Of immediate concern, Khan will have some key decisions to make regarding the makeup of his cabinet. Sources in the party maintain nothing has been finalised yet, but there are frontrunners for key positions. They could include business magnate Aleem Khan, who is tipped to become chief minister of Punjab, which PTI also controls.

Former foreign minister Shah Mehmood Qureshi could be in for another stint, while outgoing Khyber Pakhtunkhwa chief minister Pervez Khattak is floated as possibly the next interior minister.

Former banker and economist Asad Umar is favored to take over as  finance minister. He will inherit a free-falling rupee and a balance of payments crisis, but has already said he would seek a loan from China or a bailout package from the International Monetary Fund. Tax changes are also on the cards, with Khan insisting on Thursday that he would improve the collection system, which would help increase trust in his government.

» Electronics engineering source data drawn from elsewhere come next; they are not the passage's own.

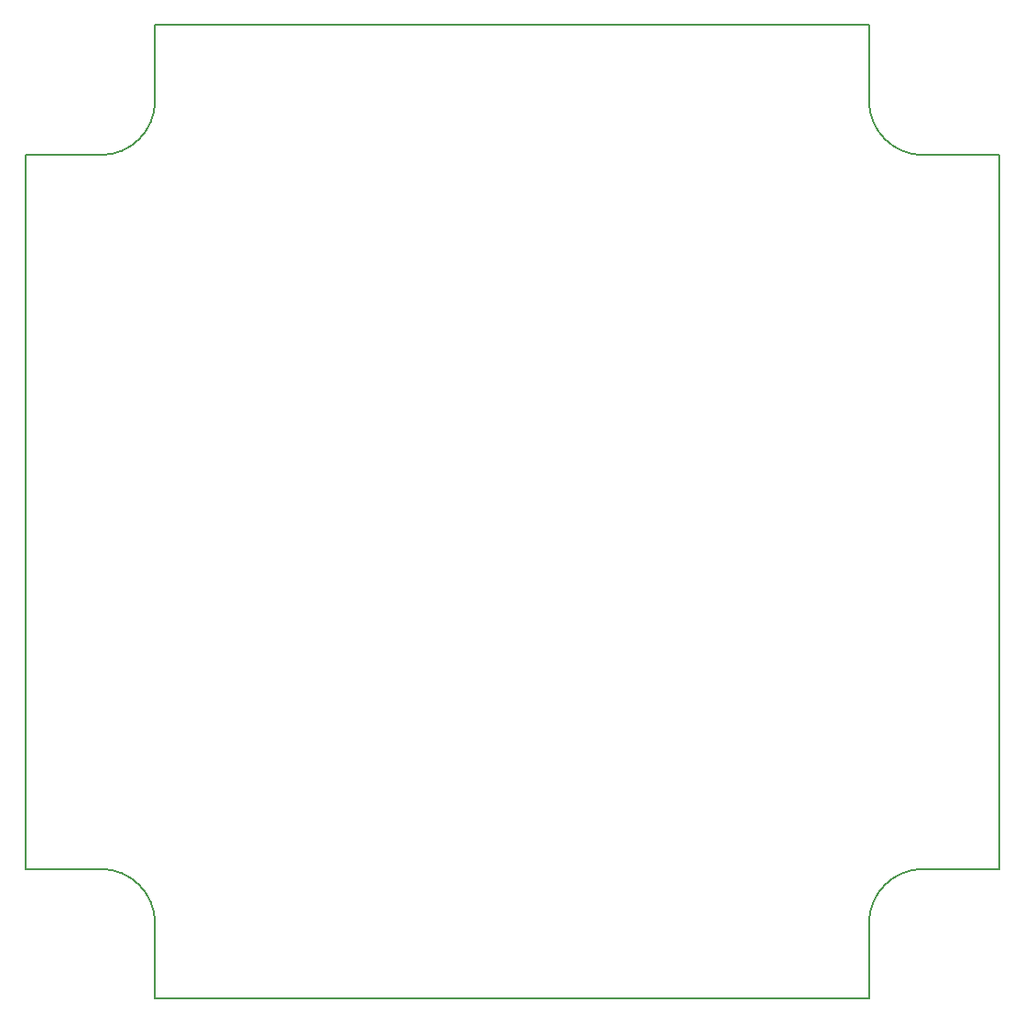
<source format=gbr>
%TF.GenerationSoftware,KiCad,Pcbnew,7.0.9-7.0.9~ubuntu22.04.1*%
%TF.CreationDate,2023-12-31T10:10:50+00:00*%
%TF.ProjectId,stm32_sbc_wifi,73746d33-325f-4736-9263-5f776966692e,A*%
%TF.SameCoordinates,Original*%
%TF.FileFunction,Profile,NP*%
%FSLAX46Y46*%
G04 Gerber Fmt 4.6, Leading zero omitted, Abs format (unit mm)*
G04 Created by KiCad (PCBNEW 7.0.9-7.0.9~ubuntu22.04.1) date 2023-12-31 10:10:50*
%MOMM*%
%LPD*%
G01*
G04 APERTURE LIST*
%TA.AperFunction,Profile*%
%ADD10C,0.150000*%
%TD*%
G04 APERTURE END LIST*
D10*
X163000000Y-118000000D02*
G75*
G03*
X158000000Y-123000000I0J-5000000D01*
G01*
X92000000Y-40000000D02*
X92000000Y-47000000D01*
X80000000Y-118000000D02*
X87000000Y-118000000D01*
X87000000Y-52000000D02*
G75*
G03*
X92000000Y-47000000I0J5000000D01*
G01*
X158000000Y-123000000D02*
X158000000Y-130000000D01*
X163000000Y-52000000D02*
X170000000Y-52000000D01*
X158000000Y-40000000D02*
X158000000Y-47000000D01*
X92000000Y-40000000D02*
X158000000Y-40000000D01*
X170000000Y-52000000D02*
X170000000Y-118000000D01*
X80000000Y-118000000D02*
X80000000Y-52000000D01*
X92000000Y-123000000D02*
G75*
G03*
X87000000Y-118000000I-5000000J0D01*
G01*
X87000000Y-52000000D02*
X80000000Y-52000000D01*
X158000000Y-130000000D02*
X92000000Y-130000000D01*
X92000000Y-123000000D02*
X92000000Y-130000000D01*
X158000000Y-47000000D02*
G75*
G03*
X163000000Y-52000000I5000000J0D01*
G01*
X170000000Y-118000000D02*
X163000000Y-118000000D01*
M02*

</source>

The biggest challenge will be security policies, which the army has traditionally controlled. With Islamic State claiming credit for the bloody election day attack in Quetta, which was supposedly to cement its presence in Balochistan, the heat will be on jihadist apologists.

Having played with fire, Khan has exploited the issue of Islamic extremism to build his political base nationally and in the region, but keeping up this stance will not address Pakistan’s security challenges or aid Khan’s diplomatic ambition of improving relations with South Asian states and the United States.

The question being asked now is how long such a radical viewpoint can be maintained in the prime minister’s office.